Revered veterans onto a winner with effervescent course of dub...
'Outside The Echo Chamber'

You should never judge an album on its list of guest credits alone. But given the readymade significance of legends Jon More, Matt Black and Adrian Sherwood making good on a fantasy soundclash, be prepared to make an exception. With the former saying themselves they owe their storied careers to the latter, the heavyweight steps up to super heavyweight before you’ve checked that Toddla T, Switch, Roots Manuva, Lee Scratch Perry and Junior Reid are also helping form a watertight dub justice league.

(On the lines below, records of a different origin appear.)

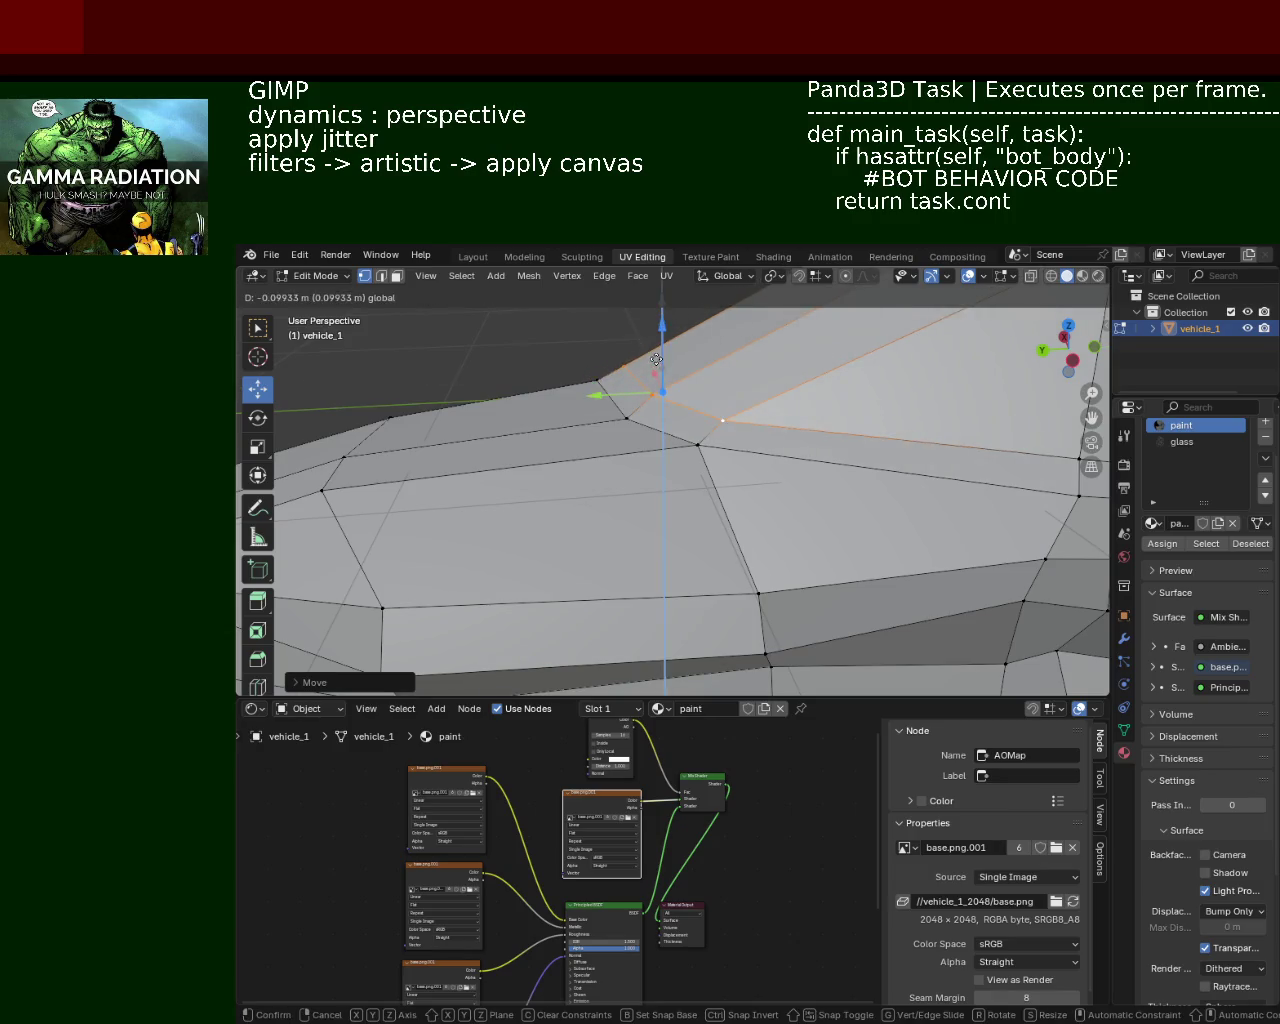
Step: Slide a vertex on the car's side along Y
scroll(614, 389, "down", 1)
scroll(614, 400, "down", 2)
scroll(609, 447, "down", 2)
middle_click_drag(609, 447, 741, 500)
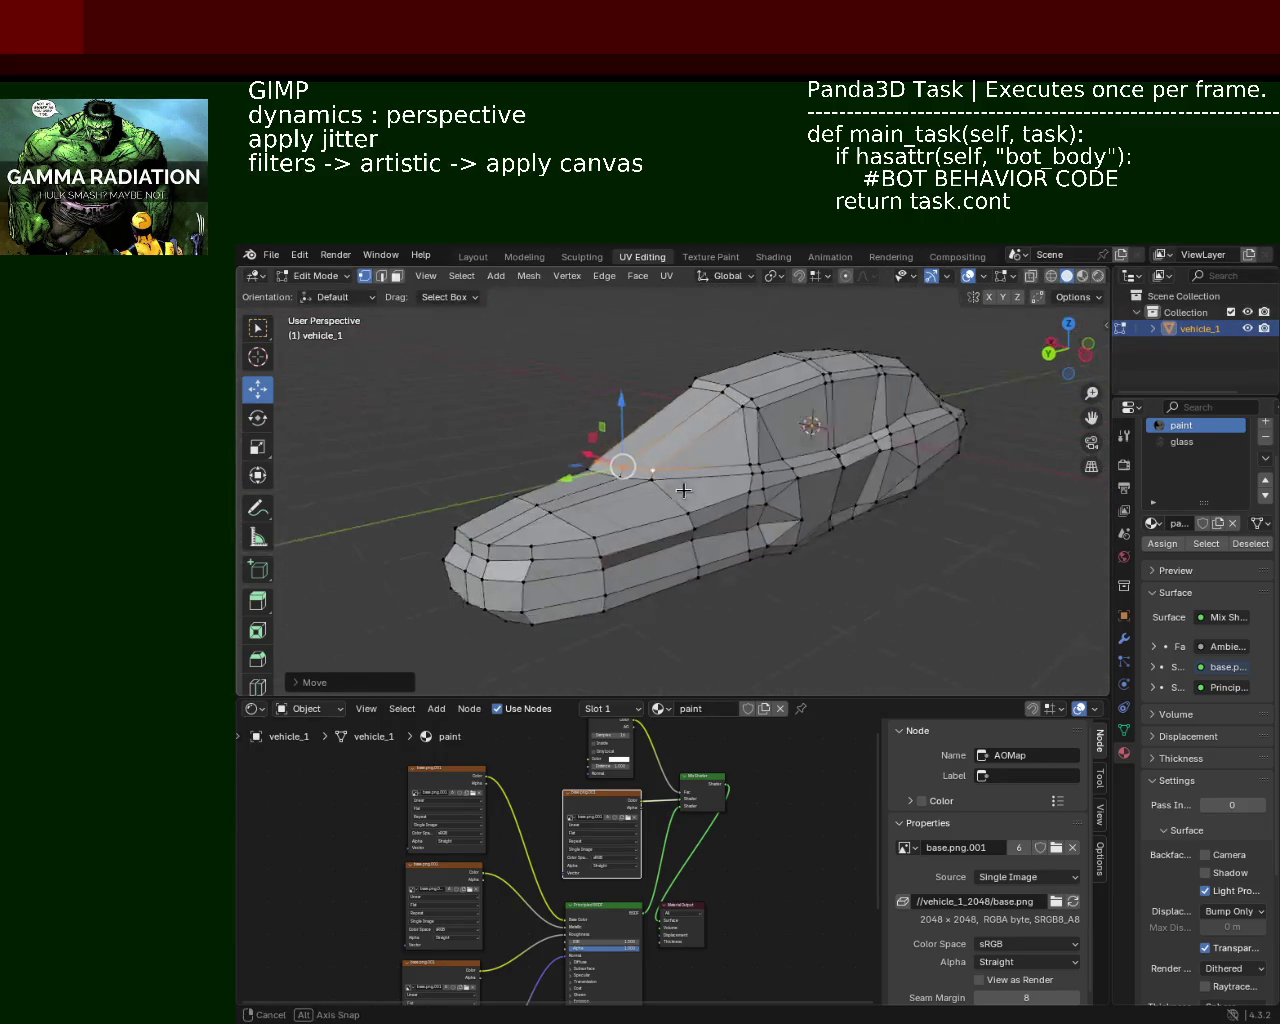
scroll(741, 500, "up", 3)
scroll(544, 517, "up", 5)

Traditional blueprints and flavours come with enough tweak – and twerk – to them to give them the edge, the extra dimension lying in the detail of balancing digital and analogue, and making as much noise as possible. The fun ‘Aztec Riddim’ winds a prism of sound into another dimension, and ‘Kajra Mohobbat Wala’ takes the dancefloor deep into atomically Moog’d Bollywood for a refreshing twist-up. Two-for-one ‘Make Up Your Mind’ is not quite an answer record for the end of the night, but gives Ce’Cile and Elan their own time to put forward their cases regarding a stalling relationship, with lovely longing violins earning centre stage while battle lines are drawn.

Opening digi-skank ‘Vitals’ spirals into taking the Doctor Who theme off course with a dubstep-ish hint of P Money’s ‘Slang Like This’: a melon-twister with Roots Manuva making a good case for becoming the new timelord, and just as good in dub format. Dave ‘Switch’ Taylor gets ‘Metro’ retraining the glassy synths of his remix of Armand van Helden’s ‘Je T’aime’, then leaves his lasered fingerprints all over the desk-banging ‘Livid Hip Hop’ like a cipher goading wary entrants.

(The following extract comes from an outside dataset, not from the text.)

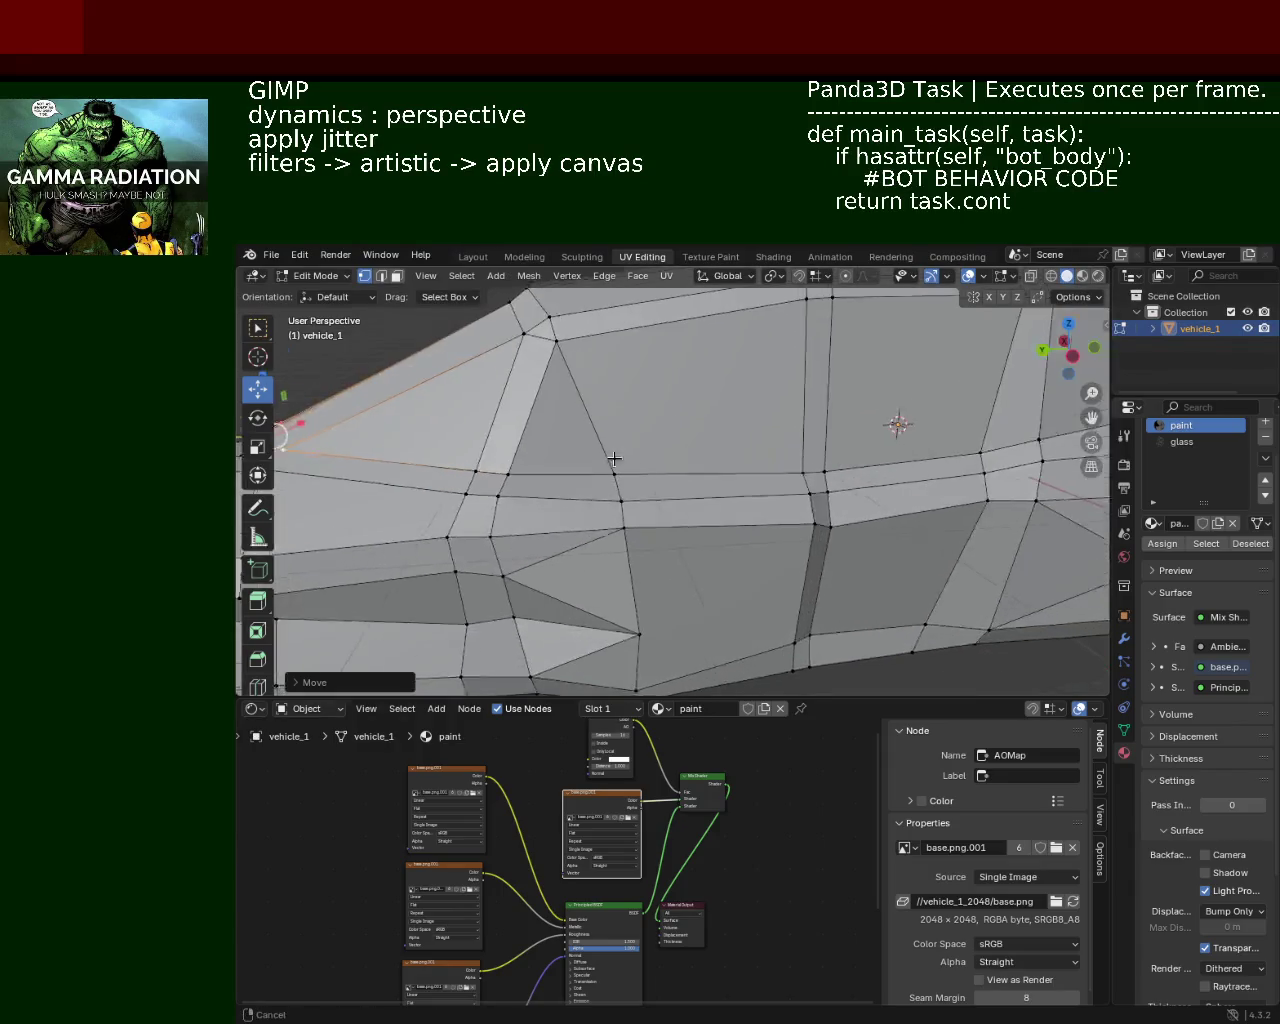
scroll(544, 517, "down", 2)
left_click(598, 453)
key("g")
key("y")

Solar-powered up until the point of the markedly more hard-bitten ‘Robbery’, with Rholin X leading a rousing chorus to ride and raid with him, ‘Outside the Echo Chamber’ concisely concentrates soundsystem business for summer parades with something to say, sweet soul carrying a stridency to talk over. It would’ve been a long shot for the names on the flyer to let you down: all ten tracks, and their accompanying dub allies, have the presence and sound to claim dancehalls by the fistful.